Named after the "Spiny Broom" plant - a common shrub in the area.
24.05.2013 - 24.05.2013 20 °C
A good sleep last night - a comfortable bed. We left at 8.30am It's been raining this morning but is clearing up already. We're now travelling in a southerly direction on our way to Split. The area in Croatia that we've travelled through for the last hour was occupied by the Germans in WWII. There is an airbase nearby where German planes would take off and bomb Croatian cities - just unthinkable. The airbase is now used by the Croatian Army. It's hard to imagine this country in times of war - it's such a peaceful place. Yesterday we passed by houses in little villages close to Plitvice that still have bullet holes in their walls - from the Serbian-Croatian War back in 1991-1995. A very sobering site. Our guide told us that one town suffered 200,000 casualties.
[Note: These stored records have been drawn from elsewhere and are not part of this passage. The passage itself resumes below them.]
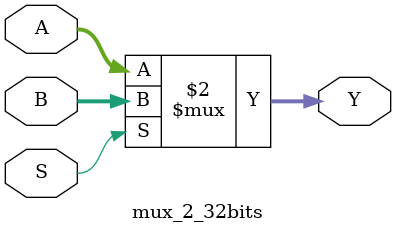
<source format=v>
module mux_2_32bits(A, B, S, Y);
	input S;
	input[31:0] A, B;
	output[31:0] Y;
	
  assign Y=(S==1'b0)?A:B;//Choose A if S is 0, and B if S is 1
endmodule

</source>
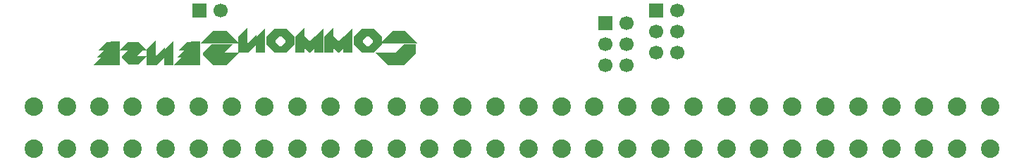
<source format=gbr>
G04 DipTrace 3.0.0.2*
G04 BottomMask.gbr*
%MOIN*%
G04 #@! TF.FileFunction,Soldermask,Bot*
G04 #@! TF.Part,Single*
%AMOUTLINE16*
4,1,4,
-0.088383,-0.029581,
0.088383,-0.029581,
0.029219,0.029581,
-0.029219,0.029581,
-0.088383,-0.029581,
0*%
%AMOUTLINE19*
4,1,7,
0.092999,0.050391,
0.039306,0.050391,
-0.001788,0.009297,
-0.098682,0.009297,
-0.038994,-0.050391,
0.038783,-0.050391,
0.093118,0.003943,
0.092999,0.050391,
0*%
%AMOUTLINE22*
4,1,17,
-0.005574,-0.026962,
-0.024441,-0.007908,
-0.024441,0.000686,
-0.004533,0.020656,
0.065113,0.020576,
0.030433,0.055436,
-0.030078,0.055436,
-0.066567,0.018946,
-0.066796,-0.018514,
-0.02965,-0.055436,
0.029652,-0.055436,
0.066786,-0.01845,
0.066786,0.02125,
0.003049,0.02116,
0.023529,0.000681,
0.023529,-0.007902,
0.004531,-0.026963,
-0.005574,-0.026962,
0*%
%AMOUTLINE25*
4,1,4,
0.021664,0.061003,
-0.021664,0.017675,
-0.021664,-0.055436,
0.021664,-0.055436,
0.021664,0.061003,
0*%
%AMOUTLINE28*
4,1,12,
-0.002509,0.061003,
-0.045837,0.017675,
-0.045837,-0.055436,
-0.002509,-0.055436,
-0.002509,-0.035027,
0.017845,-0.055436,
0.026779,-0.055436,
0.045837,-0.036458,
0.045837,0.019979,
0.026819,0.000863,
0.016073,0.000917,
-0.002509,0.019498,
-0.002509,0.061003,
0*%
%AMOUTLINE31*
4,1,12,
-0.002509,0.061003,
-0.045837,0.017675,
-0.045837,-0.055436,
-0.002509,-0.055436,
-0.002509,-0.035027,
0.017844,-0.055436,
0.026779,-0.055436,
0.045837,-0.036458,
0.045837,0.019979,
0.026819,0.000863,
0.016072,0.000917,
-0.002509,0.019498,
-0.002509,0.061003,
0*%
%AMOUTLINE34*
4,1,17,
-0.005575,-0.026962,
-0.024441,-0.007908,
-0.024441,0.000686,
-0.004534,0.020656,
0.065113,0.020576,
0.030433,0.055436,
-0.030078,0.055436,
-0.066567,0.018946,
-0.066796,-0.018514,
-0.02965,-0.055436,
0.029652,-0.055436,
0.066786,-0.01845,
0.066786,0.02125,
0.003049,0.02116,
0.023528,0.000682,
0.023528,-0.007902,
0.004531,-0.026963,
-0.005575,-0.026962,
0*%
%AMOUTLINE37*
4,1,4,
0.021664,0.06099,
-0.021664,0.017749,
-0.021664,-0.055436,
0.021664,-0.055436,
0.021664,0.06099,
0*%
%AMOUTLINE40*
4,1,8,
0.042545,0.026796,
0.002716,-0.012949,
0.000854,-0.012949,
0.000854,0.060977,
-0.042545,0.017751,
-0.042545,-0.055436,
0.005697,-0.055436,
0.042545,-0.018514,
0.042545,0.026796,
0*%
%AMOUTLINE43*
4,1,4,
-0.092337,-0.029581,
0.092324,-0.029581,
0.033161,0.029581,
-0.033054,0.029581,
-0.092337,-0.029581,
0*%
%AMOUTLINE46*
4,1,9,
-0.083318,-0.001706,
-0.034632,-0.050392,
0.029277,-0.050392,
0.088828,0.009402,
0.020855,0.009402,
0.02092,0.011895,
0.058929,0.050273,
-0.040106,0.050394,
-0.083155,0.007013,
-0.083318,-0.001706,
0*%
%AMOUTLINE49*
4,1,6,
0.05908,0.055436,
0.015752,0.055436,
0.015752,-0.020446,
-0.029584,-0.020446,
-0.064665,-0.055436,
0.05908,-0.055436,
0.05908,0.055436,
0*%
%AMOUTLINE52*
4,1,4,
0.031333,0.0176,
-0.001481,0.0176,
-0.036953,-0.0176,
0.031333,-0.0176,
0.031333,0.0176,
0*%
%AMOUTLINE55*
4,1,4,
0.028075,0.021033,
0.008496,0.021033,
-0.033656,-0.021033,
0.028075,-0.021033,
0.028075,0.021033,
0*%
%AMOUTLINE57*
4,1,8,
0.042545,0.026798,
0.002715,-0.012949,
0.000854,-0.012949,
0.000854,0.060977,
-0.042545,0.017751,
-0.042545,-0.055436,
0.005697,-0.055436,
0.042545,-0.018514,
0.042545,0.026798,
0*%
%AMOUTLINE59*
4,1,4,
-0.064731,-0.021033,
0.064718,-0.021033,
0.02265,0.021033,
-0.022579,0.021033,
-0.064731,-0.021033,
0*%
%AMOUTLINE62*
4,1,8,
-0.05687,-0.001668,
-0.023632,-0.034907,
0.020063,-0.034907,
0.062378,0.00758,
0.01545,0.00758,
0.042433,0.034825,
-0.027281,0.034909,
-0.056733,0.005228,
-0.05687,-0.001668,
0*%
%AMOUTLINE64*
4,1,6,
0.05908,0.055436,
0.015752,0.055436,
0.015752,-0.020446,
-0.029586,-0.020446,
-0.064665,-0.055436,
0.05908,-0.055436,
0.05908,0.055436,
0*%
%ADD70C,0.066929*%
%ADD72R,0.066929X0.066929*%
%ADD84C,0.087874*%
%ADD103OUTLINE16*%
%ADD106OUTLINE19*%
%ADD109OUTLINE22*%
%ADD112OUTLINE25*%
%ADD115OUTLINE28*%
%ADD118OUTLINE31*%
%ADD121OUTLINE34*%
%ADD124OUTLINE37*%
%ADD127OUTLINE40*%
%ADD130OUTLINE43*%
%ADD133OUTLINE46*%
%ADD136OUTLINE49*%
%ADD139OUTLINE52*%
%ADD142OUTLINE55*%
%ADD144OUTLINE57*%
%ADD146OUTLINE59*%
%ADD149OUTLINE62*%
%ADD151OUTLINE64*%
%FSLAX26Y26*%
G04*
G70*
G90*
G75*
G01*
G04 BotMask*
%LPD*%
D84*
X5036701Y675701D3*
X4880701D3*
X4724701D3*
X4568701D3*
X4412701D3*
X4256701D3*
X4100701D3*
X3944701D3*
X3788701D3*
X3632701D3*
X3476701D3*
X3320701D3*
X3164701D3*
X3008701D3*
X2852701D3*
X2696701D3*
X2540701D3*
X2384701D3*
X2228701D3*
X2072701D3*
X1916701D3*
X1760701D3*
X1604701D3*
X1448701D3*
X1292701D3*
X1136701D3*
X980701D3*
X824701D3*
X668701D3*
X512701D3*
X5036701Y475701D3*
X4880701D3*
X4724701D3*
X4568701D3*
X4412701D3*
X4256701D3*
X4100701D3*
X3944701D3*
X3788701D3*
X3632701D3*
X3476701D3*
X3320701D3*
X3164701D3*
X3008701D3*
X2852701D3*
X2696701D3*
X2540701D3*
X2384701D3*
X2228701D3*
X2072701D3*
X1916701D3*
X1760701D3*
X1604701D3*
X1448701D3*
X1292701D3*
X1136701D3*
X980701D3*
X824701D3*
X668701D3*
X512701D3*
D72*
X3457701Y1132672D3*
D70*
X3557701D3*
X3457701Y1032672D3*
X3557701D3*
X3457701Y932672D3*
X3557701D3*
D72*
X3217701Y1072672D3*
D70*
X3317701D3*
X3217701Y972672D3*
X3317701D3*
X3217701Y872672D3*
X3317701D3*
D72*
X1295701Y1132701D3*
D70*
X1395701D3*
D103*
X2238701Y1005701D3*
D106*
X2228192Y923302D3*
D109*
X2092751Y989253D3*
D112*
X1999702Y989255D3*
D115*
X1933979D3*
D112*
X1861810D3*
D118*
X1796088D3*
D121*
X1678797Y989253D3*
D124*
X1585747Y989255D3*
D127*
X1523318D3*
D130*
X1394580Y1006109D3*
D133*
X1398049Y923713D3*
D136*
X1239255Y929066D3*
D139*
X1225450Y925843D3*
D142*
X1228709Y963469D3*
D124*
X1153633Y929066D3*
D144*
X1091202D3*
D146*
X984141Y963469D3*
D149*
X986453Y908537D3*
D151*
X860334Y929066D3*
D139*
X846529Y925843D3*
D142*
X849788Y963469D3*
M02*

</source>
We've travelled alongside a huge mountain range and are now driving through a 5 km long tunnel called "Tunel Saint Rok". We will reappear on the other side of the mountain range. This tunnel is the border between one climate type and another. The climate on the northern side is Temperate and the climate where we will emerge is Meditteranean. We've been told that we will notice a difference.
Yes - there is a difference. We've gone from mountainous and heavily wooded terrain to more sparse vegetation in the Dalmatian Region.
We continued to drive south east along the Dalmatian Coast - passing by the most beautiful scenery. The weather has cleared up a lot - still some cloud but lots of sun. The ocean is a beautiful deep blue - this is the Adriatic Sea. We stopped at a little town called Primosten - a picture perfect spot, photos of this town are used on tourist catalogues for the Dalmatian Region of Croatia. Took some photos of our own - they're beauties.
On then to Trogir - where we stopped for lunch and had some free time to walk around. A very old town with lots of alleyways. Red and I climbed up in to the Belltower of the Cathedral of St. Lawrence - now this was scary. It was high up with just metal steps and a single iron railing. The last few feet consisted of an almost vertical series of steps. I was really glad to make it to the top. The views were worth it, but I'm not sure I would have done it had I realised what it was like beforehand.
We sat in the Square and had a salad roll for lunch while talking to a couple of our travelling companions - two ladies from Geelong. Another beautiful icecream, Croatian is just as good as Czech.
Back on the bus to continue to Split. This is a very popular holiday destination for travellers from all over Europe and beyond. We were met by a local guide called Emilia who took us on a tour through the Diocletians Palace. Diocletian was a roman emporer who built the Palace in preparation for his retirement in 305AD.
Even though the Palace has been declared a UNESCO World Heritage Site, there have been shops and apartments built within the building. This has outraged our guide, she is very passionate about the preservation of the site, and urged us to do what we can to raise awareness about this issue. It was a really good tour - amazing to walk through what is called the cellar of this Palace and disturbing to see the degradation of the site.
We had some free time so we walked along the lovely Promenade in Split, had a seat in the sun for a while. Then an obligatory stop off to a shop that produces and sells a range of olive oils, jams, nuts, liquer wine etc. At 6pm I think all of us would have preferred going straight to our hotel, but when you're on a tour - these shopping interludes are a part of the deal.
Finally to our hotel, dinner - and the end of the day.